Transcriptomic versus Chromosomal Prognostic Markers and Clinical Outcome in Uveal Melanoma

Lori A. Worley1, Michael D. Onken1, Erica Person1, Diane Robirds2, Julie Branson2, Devron H. Char3, Arie Perry2 and J. William Harbour1

Authors' Affiliations: Departments of 1 Ophthalmology and Visual Sciences and 2 Pathology and Immunology, Washington University, St. Louis, Missouri and 3 Tumori Foundation, San Francisco, California

Requests for reprints: J. William Harbour, Department of Ophthalmology and Visual Sciences, Washington University, 660 South Euclid Avenue, Box 8096, St. Louis, MO 63110. Phone: 314-362-3315; Fax: 314-747-5073; E-mail: harbour{at}wustl.edu.

Purpose: To compare a gene expression–based classifier versus the standard genetic prognostic marker, monosomy 3, for predicting metastasis in uveal melanoma.

Experimental Design: Gene expression profiling, fluorescence in situ hybridization (FISH), and array comparative genomic hybridization (aCGH) were done on 67 primary uveal melanomas. Clinical and pathologic prognostic factors were also assessed. Variables were analyzed by Cox proportional hazards, Kaplan-Meier analysis, sensitivity, specificity, positive and negative predictive value, and positive and negative likelihood ratios.

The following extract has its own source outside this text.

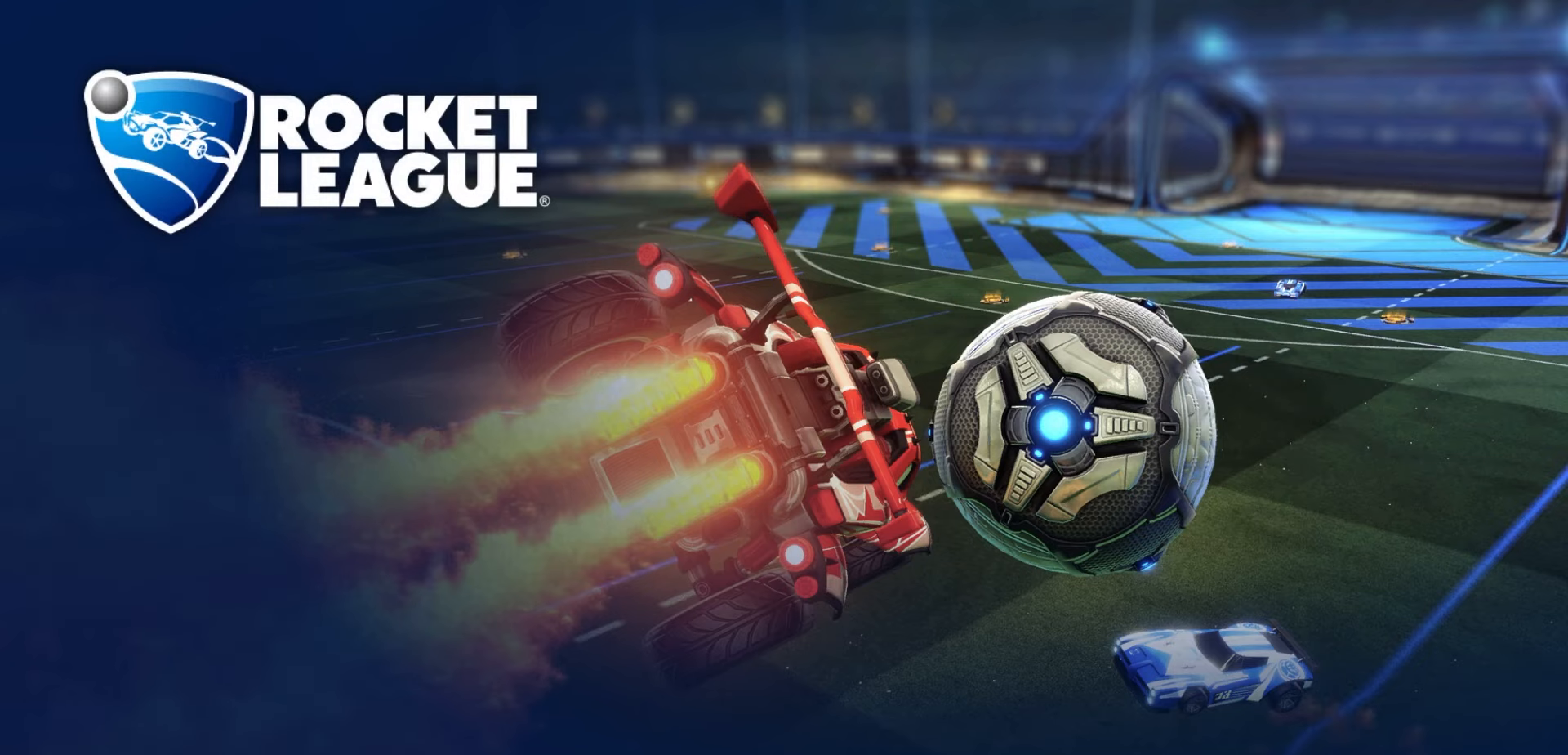
{"dt_ms": 500, "buttons": [], "left_stick": "center", "right_stick": "center", "events": []}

Results: The gene expression–based molecular classifier assigned 27 tumors to class 1 (low risk) and 25 tumors to class 2 (high risk). By Cox univariate proportional hazards, class 2 signature (P = 0.0001), advanced patient age (P = 0.01), and scleral invasion (P = 0.007) were the only variables significantly associated with metastasis. Only the class 2 signature was needed to optimize predictive accuracy in a Cox multivariate model. A less significant association with metastasis was observed for monosomy 3 detected by aCGH (P = 0.076) and FISH (P = 0.127). The sensitivity and specificity for the molecular classifier (84.6% and 92.9%, respectively) were superior to monosomy 3 detected by aCGH (58.3% and 85.7%, respectively) and FISH (50.0% and 72.7%, respectively). Positive and negative predictive values (91.7% and 86.7%, respectively) and positive and negative likelihood ratios (11.9 and 0.2, respectively) for the molecular classifier were also superior to those for monosomy 3.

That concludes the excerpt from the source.